> **TEXT PROVIDED**

Two SQL Injections, Path Traversal, and token forgery were accurately identified by all three models. The attack scenarios (' OR '1'='1, ../../etc/passwd) were specific, and the correction codes (parameter binding, JWT conversion, path.resolve validation) were production-ready.

However, all three models missed the fifth vulnerability: "next() is called without a token, allowing authentication bypass." This is a subtle bug that requires tracing the entire code flow, demonstrating the limitations of models 12B and below.

3. Thinking Mode — Smart but Overambitious

Qwen 3.5 and 3.6 are reasoning models, so they generate a "thinking" process before every response. This is where the problem lies.

With a context of 4096 tokens, the model would only think and then stop without outputting the actual answer. This was resolved by increasing it to 8192. At 16384 tokens, it accurately solved a short coding problem (optimizing O(n²) to O(n)) in 1.4 seconds with 77 tokens.

> **EXTRACTED RECORDS**
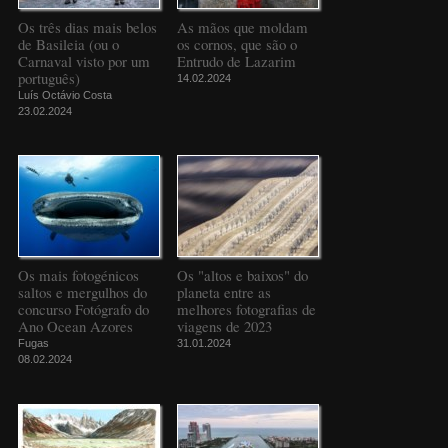
Os três dias mais belos
As mãos que moldam
de Basileia (ou o
os cornos, que são o
Carnaval visto por um
Entrudo de Lazarim
português)
14.02.2024
Luís Octávio Costa
23.02.2024
Os mais fotogénicos
Os "altos e baixos" do
saltos e mergulhos do
planeta entre as
concurso Fotógrafo do
melhores fotografias de
Ano Ocean Azores
viagens de 2023
Fugas
31.01.2024
08.02.2024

> **WORK TASK**
In the text on model testing, what context size fixed the problem of the model thinking and then stopping without giving an answer?

> **RESULT BELOW**
8192 tokens.